Webhooks are how WhatIsUp.dev tells you about things — incoming messages, instance state changes, delivery acks. You register one HTTPS URL per instance (or per customer), and we POST a signed JSON body whenever something happens.

The model

WhatsApp ──► Baileys ──► event_bus ──► BullMQ queue ──► worker ──► your endpoint
                                                       │
                                                       └─► webhook_deliveries (DB)

Every event is recorded in webhook_deliveries before we attempt to send. That row carries the full payload, the attempt count, and the last response status. It's queryable via the dashboard or the GET /v1/webhook-deliveries API.

Signature

Every outbound webhook carries an X-WhatIsUp-Signature header in the same shape Stripe uses:

X-WhatIsUp-Signature: t=1700000000,v1=<hex_hmac>

The HMAC is computed over <timestamp>.<raw_body> with your endpoint's signing secret. You verify it by recomputing and comparing in constant time. The full how-to lives at Webhooks → Signature verification.

Retries and backoff

Failed deliveries (anything that's not 2xx, including timeouts) are retried with exponential backoff + jitter:

AttemptDelay
1 (immediate)0s
2~10s
3~60s
4~5m
5~30m
6~2h
Finalgives up after attempt 6

The exact delay has random jitter to avoid thundering-herd retries when you push a fix and a backlog drains. Total retry budget is ~2.5 hours.

Idempotency

Every event carries an event_id (ULID) that's stable across retries. Use it as your dedupe key:

async function handleWebhook(req) {
  const eventId = req.body.event_id;
  if (await alreadyProcessed(eventId)) return res.status(200);
  // ... do the work ...
  await markProcessed(eventId);
}

Without dedupe, a slow ack from your side will cause the same event to be processed multiple times after retry.

Per-host concurrency

The worker caps how many requests can be in flight to any single host (default WEBHOOK_MAX_PER_HOST=4).
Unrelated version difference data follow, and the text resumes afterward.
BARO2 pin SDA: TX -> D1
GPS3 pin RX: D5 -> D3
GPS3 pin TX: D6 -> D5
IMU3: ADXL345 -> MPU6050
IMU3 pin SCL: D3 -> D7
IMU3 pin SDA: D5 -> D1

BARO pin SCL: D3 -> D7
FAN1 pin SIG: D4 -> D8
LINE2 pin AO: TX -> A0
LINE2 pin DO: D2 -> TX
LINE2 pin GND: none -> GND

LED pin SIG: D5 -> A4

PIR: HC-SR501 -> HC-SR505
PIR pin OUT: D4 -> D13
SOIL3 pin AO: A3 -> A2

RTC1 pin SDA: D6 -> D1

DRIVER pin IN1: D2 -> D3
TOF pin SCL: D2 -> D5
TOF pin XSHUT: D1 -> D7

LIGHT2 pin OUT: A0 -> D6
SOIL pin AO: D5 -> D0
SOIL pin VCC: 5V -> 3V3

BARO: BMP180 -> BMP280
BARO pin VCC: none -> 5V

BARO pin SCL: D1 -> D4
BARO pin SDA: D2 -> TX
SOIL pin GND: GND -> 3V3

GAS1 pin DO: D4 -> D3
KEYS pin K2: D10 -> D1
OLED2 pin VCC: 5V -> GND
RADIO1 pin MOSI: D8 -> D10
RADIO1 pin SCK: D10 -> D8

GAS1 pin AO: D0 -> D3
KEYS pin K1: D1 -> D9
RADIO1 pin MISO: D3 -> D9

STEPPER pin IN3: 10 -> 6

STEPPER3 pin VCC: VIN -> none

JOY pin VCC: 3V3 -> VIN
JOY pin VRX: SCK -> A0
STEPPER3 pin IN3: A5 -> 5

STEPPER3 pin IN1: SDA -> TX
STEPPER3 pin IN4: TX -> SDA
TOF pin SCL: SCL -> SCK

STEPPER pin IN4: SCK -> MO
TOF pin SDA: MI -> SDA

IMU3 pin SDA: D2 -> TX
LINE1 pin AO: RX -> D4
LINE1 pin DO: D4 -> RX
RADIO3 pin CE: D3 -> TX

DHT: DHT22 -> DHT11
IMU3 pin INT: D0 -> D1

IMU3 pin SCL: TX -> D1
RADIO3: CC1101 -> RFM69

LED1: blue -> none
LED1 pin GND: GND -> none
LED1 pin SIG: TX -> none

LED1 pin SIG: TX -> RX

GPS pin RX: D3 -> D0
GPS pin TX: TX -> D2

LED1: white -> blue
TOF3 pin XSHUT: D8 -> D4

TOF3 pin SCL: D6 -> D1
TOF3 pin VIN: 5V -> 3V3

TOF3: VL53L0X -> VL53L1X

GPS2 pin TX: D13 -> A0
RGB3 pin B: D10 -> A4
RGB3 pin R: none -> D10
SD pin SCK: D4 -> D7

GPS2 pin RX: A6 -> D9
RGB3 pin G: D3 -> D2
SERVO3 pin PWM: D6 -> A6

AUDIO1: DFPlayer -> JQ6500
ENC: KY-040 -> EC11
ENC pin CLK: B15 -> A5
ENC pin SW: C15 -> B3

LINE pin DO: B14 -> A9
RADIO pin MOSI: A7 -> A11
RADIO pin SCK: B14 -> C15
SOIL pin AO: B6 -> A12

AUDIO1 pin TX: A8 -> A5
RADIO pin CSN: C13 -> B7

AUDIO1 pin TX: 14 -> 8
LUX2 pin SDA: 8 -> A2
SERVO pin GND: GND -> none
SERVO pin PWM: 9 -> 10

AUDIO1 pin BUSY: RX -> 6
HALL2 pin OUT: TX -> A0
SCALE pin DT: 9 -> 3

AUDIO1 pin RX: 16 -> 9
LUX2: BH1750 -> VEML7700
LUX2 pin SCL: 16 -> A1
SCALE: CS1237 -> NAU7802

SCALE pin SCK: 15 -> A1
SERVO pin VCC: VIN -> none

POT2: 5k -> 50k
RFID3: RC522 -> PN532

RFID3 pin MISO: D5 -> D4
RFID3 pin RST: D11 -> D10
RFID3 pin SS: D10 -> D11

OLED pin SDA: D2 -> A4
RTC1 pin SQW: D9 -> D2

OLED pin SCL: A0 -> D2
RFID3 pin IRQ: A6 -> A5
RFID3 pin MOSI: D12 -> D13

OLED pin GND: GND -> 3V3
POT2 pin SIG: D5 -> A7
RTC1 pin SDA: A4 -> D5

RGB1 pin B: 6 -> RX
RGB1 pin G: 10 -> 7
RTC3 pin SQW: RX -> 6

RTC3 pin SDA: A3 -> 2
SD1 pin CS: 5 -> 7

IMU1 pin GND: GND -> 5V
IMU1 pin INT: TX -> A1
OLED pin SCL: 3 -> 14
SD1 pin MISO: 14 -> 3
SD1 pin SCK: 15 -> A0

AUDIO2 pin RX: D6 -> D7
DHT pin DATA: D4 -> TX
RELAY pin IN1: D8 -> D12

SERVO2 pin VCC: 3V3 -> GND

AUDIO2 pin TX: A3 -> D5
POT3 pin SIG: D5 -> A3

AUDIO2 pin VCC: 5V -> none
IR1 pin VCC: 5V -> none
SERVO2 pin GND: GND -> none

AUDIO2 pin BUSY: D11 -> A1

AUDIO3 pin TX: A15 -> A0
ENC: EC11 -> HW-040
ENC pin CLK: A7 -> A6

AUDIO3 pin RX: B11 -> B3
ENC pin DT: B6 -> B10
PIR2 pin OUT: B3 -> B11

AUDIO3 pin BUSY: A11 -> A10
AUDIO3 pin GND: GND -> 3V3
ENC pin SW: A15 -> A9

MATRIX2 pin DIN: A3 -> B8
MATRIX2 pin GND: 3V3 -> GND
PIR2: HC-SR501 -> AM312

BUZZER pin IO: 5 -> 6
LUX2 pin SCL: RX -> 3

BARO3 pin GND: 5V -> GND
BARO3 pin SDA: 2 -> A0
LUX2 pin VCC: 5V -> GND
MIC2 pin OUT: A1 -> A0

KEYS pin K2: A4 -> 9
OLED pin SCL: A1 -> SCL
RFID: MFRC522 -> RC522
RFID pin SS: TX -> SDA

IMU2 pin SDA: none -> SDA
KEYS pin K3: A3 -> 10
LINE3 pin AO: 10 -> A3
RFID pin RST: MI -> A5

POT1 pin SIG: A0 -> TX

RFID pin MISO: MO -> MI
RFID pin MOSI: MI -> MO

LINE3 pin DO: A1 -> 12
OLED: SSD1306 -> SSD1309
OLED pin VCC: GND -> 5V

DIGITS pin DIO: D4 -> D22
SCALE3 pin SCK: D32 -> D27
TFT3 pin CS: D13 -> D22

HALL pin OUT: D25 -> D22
If you have 50 instances all delivering to webhooks.example.com, only 4 are firing at once; the rest queue. This keeps a slow customer endpoint from saturating the worker on its own — your other endpoints keep flowing.

Payload retention

The webhook_deliveries.payload column is null'd by a sweeper after 7 days for successful deliveries and 30 days for failed/retrying ones. Metadata (status, attempt count, last response) sticks around for forensic queries. If you want longer payload retention, log it on your side.

Correlation IDs

Every webhook carries an X-WhatIsUp-Correlation-Id that lets you trace it back to whatever triggered it — usually a Fastify req.id from the API call that produced the event, or a generated ID for spontaneous events (incoming messages, state changes). Useful when you're trying to figure out which one of your test runs caused the spike in your logs.